▸ Task to complete
Output as a JSON list of strings the lines of the entries below, starting at the line that contains "Please note the" and ending at the line that contains "Answer: on the range hood's own left", with one string per line and blank lines left out.

▸ Supplied entries
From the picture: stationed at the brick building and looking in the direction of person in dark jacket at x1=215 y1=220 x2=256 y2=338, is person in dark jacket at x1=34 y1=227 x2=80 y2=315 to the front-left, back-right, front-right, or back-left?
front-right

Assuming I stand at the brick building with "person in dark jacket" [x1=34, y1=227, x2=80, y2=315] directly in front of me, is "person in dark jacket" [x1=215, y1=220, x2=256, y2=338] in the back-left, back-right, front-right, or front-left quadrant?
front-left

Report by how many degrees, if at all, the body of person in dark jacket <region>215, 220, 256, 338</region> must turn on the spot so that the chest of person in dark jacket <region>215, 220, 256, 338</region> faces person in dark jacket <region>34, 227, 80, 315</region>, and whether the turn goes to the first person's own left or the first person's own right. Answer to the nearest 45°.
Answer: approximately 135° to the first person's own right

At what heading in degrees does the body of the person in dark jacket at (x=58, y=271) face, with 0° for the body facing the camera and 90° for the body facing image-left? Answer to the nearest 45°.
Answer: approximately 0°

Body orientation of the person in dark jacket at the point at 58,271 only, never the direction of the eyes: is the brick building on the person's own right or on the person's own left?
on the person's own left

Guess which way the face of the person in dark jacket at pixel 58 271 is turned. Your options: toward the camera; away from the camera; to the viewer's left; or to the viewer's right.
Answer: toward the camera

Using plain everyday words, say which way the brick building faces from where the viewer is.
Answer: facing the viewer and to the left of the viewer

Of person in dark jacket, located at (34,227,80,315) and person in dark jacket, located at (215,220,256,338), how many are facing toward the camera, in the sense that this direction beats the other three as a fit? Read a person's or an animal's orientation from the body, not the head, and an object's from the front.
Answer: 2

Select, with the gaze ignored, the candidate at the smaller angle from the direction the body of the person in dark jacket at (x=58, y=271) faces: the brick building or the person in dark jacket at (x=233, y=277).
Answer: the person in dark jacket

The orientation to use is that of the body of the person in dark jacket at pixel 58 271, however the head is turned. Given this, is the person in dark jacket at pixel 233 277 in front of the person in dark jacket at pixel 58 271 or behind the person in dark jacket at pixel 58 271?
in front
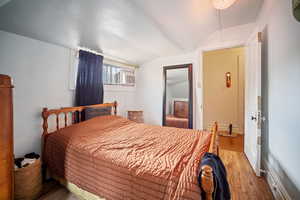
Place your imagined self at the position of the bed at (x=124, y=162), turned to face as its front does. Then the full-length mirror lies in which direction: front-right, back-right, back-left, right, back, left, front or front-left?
left

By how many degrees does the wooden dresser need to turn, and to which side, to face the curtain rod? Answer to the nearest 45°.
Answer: approximately 45° to its left

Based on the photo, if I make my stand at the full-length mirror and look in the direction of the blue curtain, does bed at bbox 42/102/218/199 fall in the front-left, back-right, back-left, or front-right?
front-left

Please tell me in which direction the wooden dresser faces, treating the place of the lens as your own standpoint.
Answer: facing to the right of the viewer

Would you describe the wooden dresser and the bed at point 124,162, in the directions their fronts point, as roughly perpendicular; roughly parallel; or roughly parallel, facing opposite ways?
roughly perpendicular

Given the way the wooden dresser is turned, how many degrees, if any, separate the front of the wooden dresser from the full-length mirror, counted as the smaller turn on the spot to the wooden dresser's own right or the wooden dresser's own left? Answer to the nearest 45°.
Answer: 0° — it already faces it

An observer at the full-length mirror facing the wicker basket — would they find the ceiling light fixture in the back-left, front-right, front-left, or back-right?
front-left

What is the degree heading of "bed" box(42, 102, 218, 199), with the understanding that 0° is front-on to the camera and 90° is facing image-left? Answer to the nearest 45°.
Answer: approximately 315°
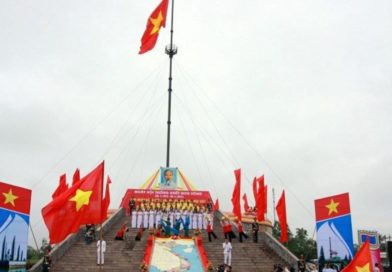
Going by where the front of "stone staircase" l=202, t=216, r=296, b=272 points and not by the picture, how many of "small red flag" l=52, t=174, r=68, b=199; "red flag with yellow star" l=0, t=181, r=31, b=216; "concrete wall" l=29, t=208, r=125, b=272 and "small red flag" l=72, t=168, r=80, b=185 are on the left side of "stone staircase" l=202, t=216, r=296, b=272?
0

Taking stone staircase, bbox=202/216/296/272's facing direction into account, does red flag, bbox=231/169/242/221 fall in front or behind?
behind

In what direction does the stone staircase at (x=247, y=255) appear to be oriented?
toward the camera

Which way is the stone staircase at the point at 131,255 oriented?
toward the camera

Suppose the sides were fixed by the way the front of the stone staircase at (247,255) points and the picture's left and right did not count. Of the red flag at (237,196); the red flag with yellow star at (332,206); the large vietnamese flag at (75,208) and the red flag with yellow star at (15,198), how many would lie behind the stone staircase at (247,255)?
1

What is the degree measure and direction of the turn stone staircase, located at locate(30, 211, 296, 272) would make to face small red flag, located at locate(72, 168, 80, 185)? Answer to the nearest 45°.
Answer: approximately 135° to its right

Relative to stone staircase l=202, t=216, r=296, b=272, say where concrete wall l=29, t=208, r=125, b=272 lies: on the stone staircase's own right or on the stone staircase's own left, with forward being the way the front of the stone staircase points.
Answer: on the stone staircase's own right

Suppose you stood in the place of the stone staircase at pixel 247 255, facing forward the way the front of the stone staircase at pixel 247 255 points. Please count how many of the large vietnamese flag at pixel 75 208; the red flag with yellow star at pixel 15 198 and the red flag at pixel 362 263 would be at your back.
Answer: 0

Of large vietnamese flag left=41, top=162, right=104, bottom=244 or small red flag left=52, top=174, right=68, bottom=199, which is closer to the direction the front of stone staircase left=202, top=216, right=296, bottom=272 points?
the large vietnamese flag

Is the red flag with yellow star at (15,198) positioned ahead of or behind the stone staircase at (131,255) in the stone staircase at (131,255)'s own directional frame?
ahead

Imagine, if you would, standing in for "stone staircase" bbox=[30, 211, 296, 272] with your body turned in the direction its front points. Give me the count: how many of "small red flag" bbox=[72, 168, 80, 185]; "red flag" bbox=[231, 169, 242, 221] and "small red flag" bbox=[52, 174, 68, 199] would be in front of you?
0

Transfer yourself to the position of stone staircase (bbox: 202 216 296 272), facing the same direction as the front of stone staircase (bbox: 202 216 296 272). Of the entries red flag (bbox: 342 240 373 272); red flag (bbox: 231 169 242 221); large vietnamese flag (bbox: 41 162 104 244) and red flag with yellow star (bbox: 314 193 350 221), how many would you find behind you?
1

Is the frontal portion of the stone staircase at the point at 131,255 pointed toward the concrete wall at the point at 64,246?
no
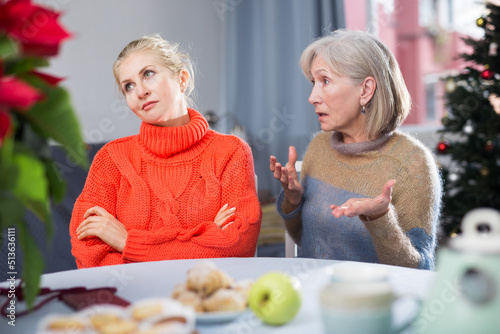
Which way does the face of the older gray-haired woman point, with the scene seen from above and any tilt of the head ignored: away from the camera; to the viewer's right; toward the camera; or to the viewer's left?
to the viewer's left

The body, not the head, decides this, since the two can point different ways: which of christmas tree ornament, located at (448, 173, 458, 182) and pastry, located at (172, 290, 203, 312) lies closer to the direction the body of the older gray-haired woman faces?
the pastry

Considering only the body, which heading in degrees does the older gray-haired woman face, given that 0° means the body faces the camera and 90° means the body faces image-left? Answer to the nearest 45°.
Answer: approximately 45°

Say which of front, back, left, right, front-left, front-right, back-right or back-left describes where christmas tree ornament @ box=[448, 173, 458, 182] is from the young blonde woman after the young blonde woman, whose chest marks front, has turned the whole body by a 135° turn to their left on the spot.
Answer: front

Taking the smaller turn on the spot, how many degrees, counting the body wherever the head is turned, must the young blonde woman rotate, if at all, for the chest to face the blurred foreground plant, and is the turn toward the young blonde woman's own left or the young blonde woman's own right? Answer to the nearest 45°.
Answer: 0° — they already face it

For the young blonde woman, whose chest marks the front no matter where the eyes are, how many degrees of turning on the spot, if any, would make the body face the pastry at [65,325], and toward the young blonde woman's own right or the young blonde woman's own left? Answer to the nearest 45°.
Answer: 0° — they already face it

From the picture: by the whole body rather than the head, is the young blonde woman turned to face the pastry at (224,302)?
yes

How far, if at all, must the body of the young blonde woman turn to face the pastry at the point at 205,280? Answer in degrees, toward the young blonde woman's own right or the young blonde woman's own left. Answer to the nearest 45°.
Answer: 0° — they already face it
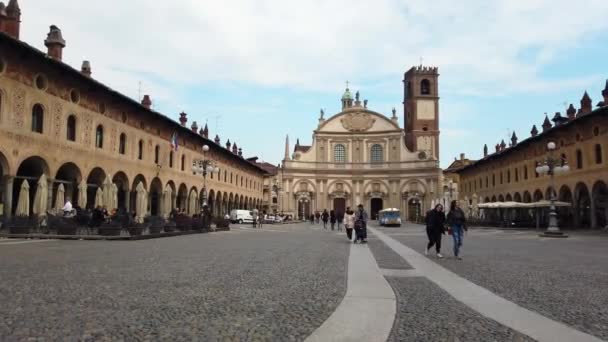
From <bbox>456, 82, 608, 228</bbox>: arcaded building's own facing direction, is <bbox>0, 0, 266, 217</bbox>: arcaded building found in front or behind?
in front

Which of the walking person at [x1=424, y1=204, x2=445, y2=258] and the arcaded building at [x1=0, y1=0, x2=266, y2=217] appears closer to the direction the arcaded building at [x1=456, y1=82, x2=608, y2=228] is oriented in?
the arcaded building

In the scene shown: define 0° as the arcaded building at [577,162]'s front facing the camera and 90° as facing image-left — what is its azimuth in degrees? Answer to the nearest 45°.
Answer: approximately 45°

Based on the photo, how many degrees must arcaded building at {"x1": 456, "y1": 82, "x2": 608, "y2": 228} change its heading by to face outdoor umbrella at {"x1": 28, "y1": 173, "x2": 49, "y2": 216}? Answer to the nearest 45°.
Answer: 0° — it already faces it

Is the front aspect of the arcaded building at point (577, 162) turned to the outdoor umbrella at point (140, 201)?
yes

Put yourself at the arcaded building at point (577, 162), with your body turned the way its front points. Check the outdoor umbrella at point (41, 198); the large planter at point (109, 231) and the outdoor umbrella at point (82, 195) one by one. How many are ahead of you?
3

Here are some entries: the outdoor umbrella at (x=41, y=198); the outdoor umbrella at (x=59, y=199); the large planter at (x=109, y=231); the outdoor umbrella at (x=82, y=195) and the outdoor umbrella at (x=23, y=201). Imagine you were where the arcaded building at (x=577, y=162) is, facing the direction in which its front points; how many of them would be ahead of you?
5

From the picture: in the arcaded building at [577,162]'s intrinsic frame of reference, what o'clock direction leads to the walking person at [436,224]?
The walking person is roughly at 11 o'clock from the arcaded building.

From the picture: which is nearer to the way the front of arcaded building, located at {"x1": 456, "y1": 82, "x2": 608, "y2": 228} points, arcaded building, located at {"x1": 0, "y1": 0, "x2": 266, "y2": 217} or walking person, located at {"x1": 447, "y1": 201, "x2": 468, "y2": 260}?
the arcaded building

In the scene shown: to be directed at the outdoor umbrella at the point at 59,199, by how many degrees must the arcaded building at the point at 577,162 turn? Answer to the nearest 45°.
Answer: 0° — it already faces it

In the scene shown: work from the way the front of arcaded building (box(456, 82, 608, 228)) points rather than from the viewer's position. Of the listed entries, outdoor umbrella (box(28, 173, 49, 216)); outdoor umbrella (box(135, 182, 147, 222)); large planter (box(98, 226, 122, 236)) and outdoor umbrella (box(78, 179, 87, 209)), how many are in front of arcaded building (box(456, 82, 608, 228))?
4
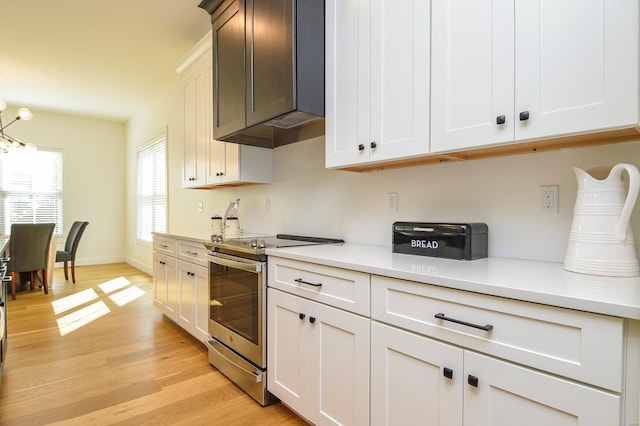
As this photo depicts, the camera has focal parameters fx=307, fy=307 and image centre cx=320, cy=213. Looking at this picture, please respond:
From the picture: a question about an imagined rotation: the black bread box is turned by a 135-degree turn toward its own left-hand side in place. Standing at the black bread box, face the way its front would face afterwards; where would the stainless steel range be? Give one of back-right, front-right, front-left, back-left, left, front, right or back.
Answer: back

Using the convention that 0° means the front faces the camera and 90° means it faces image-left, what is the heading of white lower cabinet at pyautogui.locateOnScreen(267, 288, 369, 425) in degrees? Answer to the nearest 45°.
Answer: approximately 45°

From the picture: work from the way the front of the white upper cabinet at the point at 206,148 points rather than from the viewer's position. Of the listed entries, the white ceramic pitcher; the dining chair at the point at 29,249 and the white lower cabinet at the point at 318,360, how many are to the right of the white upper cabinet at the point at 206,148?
1

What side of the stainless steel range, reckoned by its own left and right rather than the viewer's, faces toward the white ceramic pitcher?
left

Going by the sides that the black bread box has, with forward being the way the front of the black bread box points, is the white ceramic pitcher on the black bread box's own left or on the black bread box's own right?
on the black bread box's own left

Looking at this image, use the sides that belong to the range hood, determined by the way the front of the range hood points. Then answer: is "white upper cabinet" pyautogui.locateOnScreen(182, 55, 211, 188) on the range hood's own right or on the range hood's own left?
on the range hood's own right

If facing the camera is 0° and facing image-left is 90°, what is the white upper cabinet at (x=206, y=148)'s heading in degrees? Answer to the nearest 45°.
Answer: approximately 45°

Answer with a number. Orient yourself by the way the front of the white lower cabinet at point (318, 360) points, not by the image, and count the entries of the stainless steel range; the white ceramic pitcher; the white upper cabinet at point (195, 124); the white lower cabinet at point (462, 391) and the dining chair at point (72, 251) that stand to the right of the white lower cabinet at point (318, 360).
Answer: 3

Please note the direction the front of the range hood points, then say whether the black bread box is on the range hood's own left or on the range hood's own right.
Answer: on the range hood's own left
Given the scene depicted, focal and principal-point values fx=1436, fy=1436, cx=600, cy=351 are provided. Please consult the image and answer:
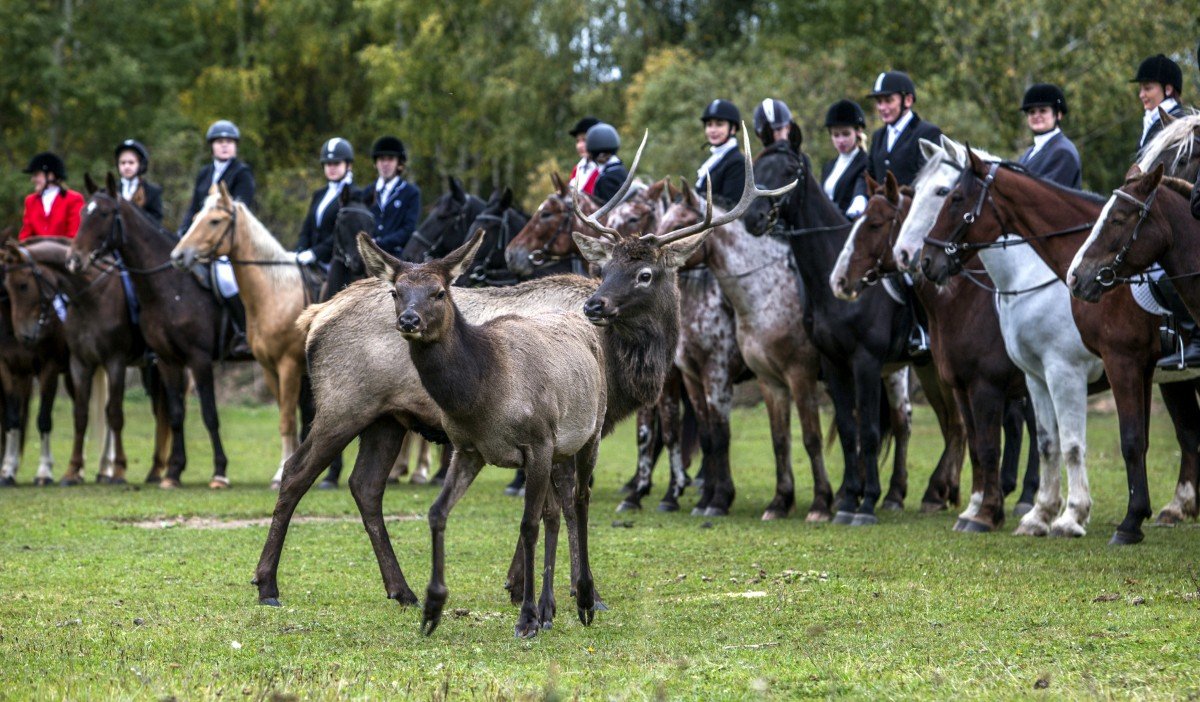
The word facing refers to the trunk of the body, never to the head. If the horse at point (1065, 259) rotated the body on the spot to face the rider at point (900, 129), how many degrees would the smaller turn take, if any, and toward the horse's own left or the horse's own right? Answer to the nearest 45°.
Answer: approximately 90° to the horse's own right

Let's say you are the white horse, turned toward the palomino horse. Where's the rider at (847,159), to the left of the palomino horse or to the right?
right

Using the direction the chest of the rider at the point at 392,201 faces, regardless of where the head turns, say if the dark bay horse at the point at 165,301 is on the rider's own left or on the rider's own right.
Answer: on the rider's own right

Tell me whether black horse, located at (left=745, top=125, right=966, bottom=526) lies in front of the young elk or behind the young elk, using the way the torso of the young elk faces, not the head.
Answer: behind

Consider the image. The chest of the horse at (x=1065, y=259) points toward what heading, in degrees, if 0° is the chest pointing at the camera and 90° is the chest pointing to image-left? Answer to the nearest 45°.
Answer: approximately 45°

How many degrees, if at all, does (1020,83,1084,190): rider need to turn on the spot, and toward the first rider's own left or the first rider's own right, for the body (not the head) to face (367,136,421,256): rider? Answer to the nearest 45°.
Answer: approximately 45° to the first rider's own right

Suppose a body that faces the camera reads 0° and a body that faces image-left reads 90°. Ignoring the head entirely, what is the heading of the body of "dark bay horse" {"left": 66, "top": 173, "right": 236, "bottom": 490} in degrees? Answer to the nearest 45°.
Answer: approximately 45°

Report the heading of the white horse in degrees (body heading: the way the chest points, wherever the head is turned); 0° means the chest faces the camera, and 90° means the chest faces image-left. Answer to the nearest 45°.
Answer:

▸ Response to this task
[
  "Please note the direction the front of the range hood points, then say whether the black bread box is on the range hood's own left or on the range hood's own right.",
  "Answer: on the range hood's own left"
]